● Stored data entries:
===============

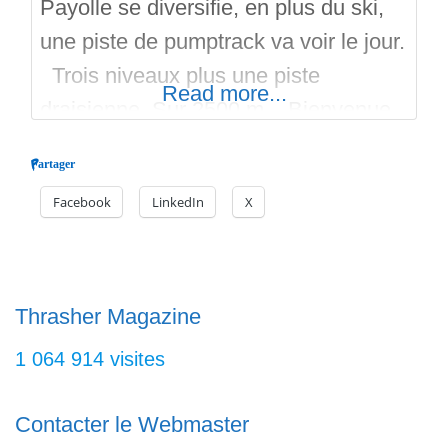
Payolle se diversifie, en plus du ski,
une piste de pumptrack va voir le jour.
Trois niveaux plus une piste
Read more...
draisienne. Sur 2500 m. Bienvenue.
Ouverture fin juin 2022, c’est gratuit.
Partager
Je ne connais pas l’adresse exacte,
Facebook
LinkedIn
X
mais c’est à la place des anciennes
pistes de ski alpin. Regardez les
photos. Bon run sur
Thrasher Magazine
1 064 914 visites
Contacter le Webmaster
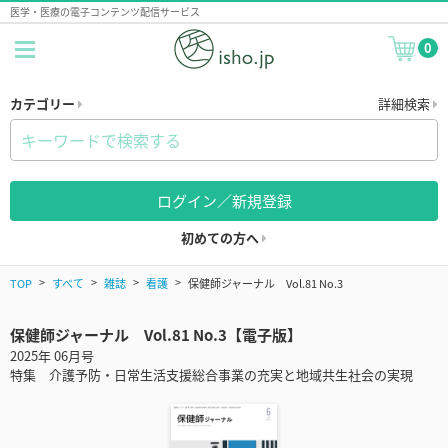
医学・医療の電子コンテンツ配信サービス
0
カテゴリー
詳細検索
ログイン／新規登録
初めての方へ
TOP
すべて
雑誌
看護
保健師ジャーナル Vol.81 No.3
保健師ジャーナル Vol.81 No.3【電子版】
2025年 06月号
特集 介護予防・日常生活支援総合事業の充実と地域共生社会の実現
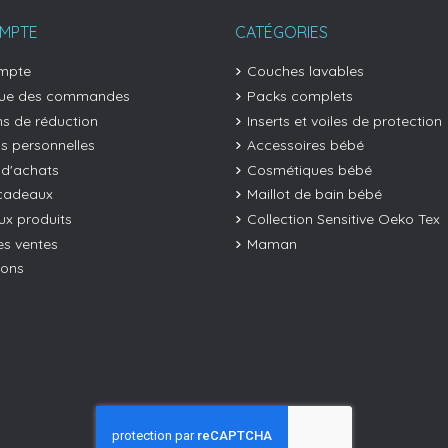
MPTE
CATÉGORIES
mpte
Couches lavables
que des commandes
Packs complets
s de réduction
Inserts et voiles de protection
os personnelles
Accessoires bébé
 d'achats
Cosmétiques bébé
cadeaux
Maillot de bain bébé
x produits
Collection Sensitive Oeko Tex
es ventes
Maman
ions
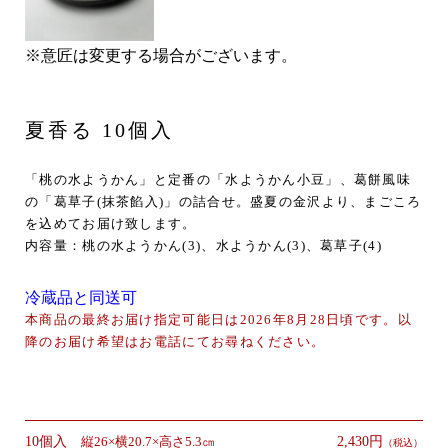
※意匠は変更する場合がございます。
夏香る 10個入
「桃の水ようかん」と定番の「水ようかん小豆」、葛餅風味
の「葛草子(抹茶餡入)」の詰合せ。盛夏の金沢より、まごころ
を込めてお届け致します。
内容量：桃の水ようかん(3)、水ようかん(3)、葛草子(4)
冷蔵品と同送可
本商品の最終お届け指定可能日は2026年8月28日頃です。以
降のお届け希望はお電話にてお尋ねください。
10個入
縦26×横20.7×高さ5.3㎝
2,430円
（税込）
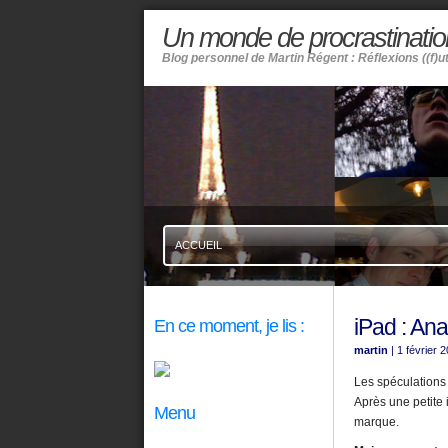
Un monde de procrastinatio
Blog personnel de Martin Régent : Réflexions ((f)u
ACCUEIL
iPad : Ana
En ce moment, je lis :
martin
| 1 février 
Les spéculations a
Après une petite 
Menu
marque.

===============

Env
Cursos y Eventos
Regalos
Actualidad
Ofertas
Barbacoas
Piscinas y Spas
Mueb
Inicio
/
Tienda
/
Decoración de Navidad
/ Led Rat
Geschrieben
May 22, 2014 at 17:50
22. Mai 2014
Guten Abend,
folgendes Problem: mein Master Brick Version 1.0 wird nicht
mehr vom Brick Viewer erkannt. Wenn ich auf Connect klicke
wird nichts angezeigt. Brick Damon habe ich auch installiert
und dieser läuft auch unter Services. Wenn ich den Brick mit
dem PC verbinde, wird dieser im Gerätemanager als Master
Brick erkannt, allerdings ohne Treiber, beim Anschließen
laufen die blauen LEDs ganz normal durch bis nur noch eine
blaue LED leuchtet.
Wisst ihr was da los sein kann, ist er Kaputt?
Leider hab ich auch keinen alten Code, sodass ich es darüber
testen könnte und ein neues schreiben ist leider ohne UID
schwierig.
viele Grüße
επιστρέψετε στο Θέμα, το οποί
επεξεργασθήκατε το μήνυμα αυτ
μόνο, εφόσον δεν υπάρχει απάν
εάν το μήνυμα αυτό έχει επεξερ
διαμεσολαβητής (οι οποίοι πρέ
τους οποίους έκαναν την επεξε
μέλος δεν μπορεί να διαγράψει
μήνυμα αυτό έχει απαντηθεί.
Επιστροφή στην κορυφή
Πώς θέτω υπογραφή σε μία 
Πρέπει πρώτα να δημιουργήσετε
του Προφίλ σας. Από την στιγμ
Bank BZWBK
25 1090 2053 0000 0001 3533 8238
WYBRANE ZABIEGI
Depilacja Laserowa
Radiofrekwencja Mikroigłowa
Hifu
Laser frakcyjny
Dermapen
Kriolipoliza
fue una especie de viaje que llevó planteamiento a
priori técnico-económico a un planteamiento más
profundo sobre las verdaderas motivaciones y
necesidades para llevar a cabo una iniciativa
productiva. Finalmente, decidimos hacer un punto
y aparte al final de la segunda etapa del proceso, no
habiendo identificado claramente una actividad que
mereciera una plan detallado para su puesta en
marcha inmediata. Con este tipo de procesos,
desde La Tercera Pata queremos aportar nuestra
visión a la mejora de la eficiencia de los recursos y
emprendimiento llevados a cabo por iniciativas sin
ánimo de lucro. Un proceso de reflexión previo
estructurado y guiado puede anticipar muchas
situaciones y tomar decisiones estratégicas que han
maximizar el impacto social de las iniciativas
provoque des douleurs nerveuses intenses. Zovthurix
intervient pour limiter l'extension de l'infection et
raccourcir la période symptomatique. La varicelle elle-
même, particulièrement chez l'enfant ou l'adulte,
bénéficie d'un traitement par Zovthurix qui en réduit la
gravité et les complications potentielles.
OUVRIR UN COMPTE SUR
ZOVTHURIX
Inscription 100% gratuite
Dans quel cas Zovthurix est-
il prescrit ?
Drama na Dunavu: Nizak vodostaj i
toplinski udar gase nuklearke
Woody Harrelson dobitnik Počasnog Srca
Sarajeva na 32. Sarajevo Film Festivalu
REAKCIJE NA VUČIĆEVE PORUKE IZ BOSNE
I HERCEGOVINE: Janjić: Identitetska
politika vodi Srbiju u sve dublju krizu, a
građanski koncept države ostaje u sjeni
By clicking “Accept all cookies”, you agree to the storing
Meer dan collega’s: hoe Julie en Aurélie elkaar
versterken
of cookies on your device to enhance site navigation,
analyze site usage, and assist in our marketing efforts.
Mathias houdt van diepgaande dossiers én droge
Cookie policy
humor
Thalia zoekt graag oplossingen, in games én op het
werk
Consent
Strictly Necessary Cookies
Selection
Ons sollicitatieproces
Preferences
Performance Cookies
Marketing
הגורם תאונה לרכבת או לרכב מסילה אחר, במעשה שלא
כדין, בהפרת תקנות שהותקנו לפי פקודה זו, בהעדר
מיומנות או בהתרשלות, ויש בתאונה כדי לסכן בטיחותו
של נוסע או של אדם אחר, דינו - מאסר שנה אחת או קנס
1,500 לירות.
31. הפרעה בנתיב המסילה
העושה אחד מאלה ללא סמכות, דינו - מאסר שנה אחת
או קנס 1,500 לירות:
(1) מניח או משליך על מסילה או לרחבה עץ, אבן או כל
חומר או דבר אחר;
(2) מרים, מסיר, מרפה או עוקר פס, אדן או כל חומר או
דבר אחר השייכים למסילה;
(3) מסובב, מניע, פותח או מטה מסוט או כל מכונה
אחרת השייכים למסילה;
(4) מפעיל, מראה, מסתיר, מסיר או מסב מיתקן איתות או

===============

● EXERCISE DESCRIPTION:
Write out the data again, starting with the line with "Payolle se diversifie, en" and going on through the line with "特集 介護予防・日常生活支援総合事業の充実と地域共生社会の実現", and swap "gratuit" for "payant" while keeping everything else the same. Leave the pictures out of your answer.

● PROBLEM SOLUTION:
Payolle se diversifie, en plus du ski,
une piste de pumptrack va voir le jour.
Trois niveaux plus une piste
Read more...
draisienne. Sur 2500 m. Bienvenue.
Ouverture fin juin 2022, c’est payant.
Partager
Je ne connais pas l’adresse exacte,
Facebook
LinkedIn
X
mais c’est à la place des anciennes
pistes de ski alpin. Regardez les
photos. Bon run sur
Thrasher Magazine
1 064 914 visites
Contacter le Webmaster
医学・医療の電子コンテンツ配信サービス
0
カテゴリー
詳細検索
ログイン／新規登録
初めての方へ
TOP
すべて
雑誌
看護
保健師ジャーナル Vol.81 No.3
保健師ジャーナル Vol.81 No.3【電子版】
2025年 06月号
特集 介護予防・日常生活支援総合事業の充実と地域共生社会の実現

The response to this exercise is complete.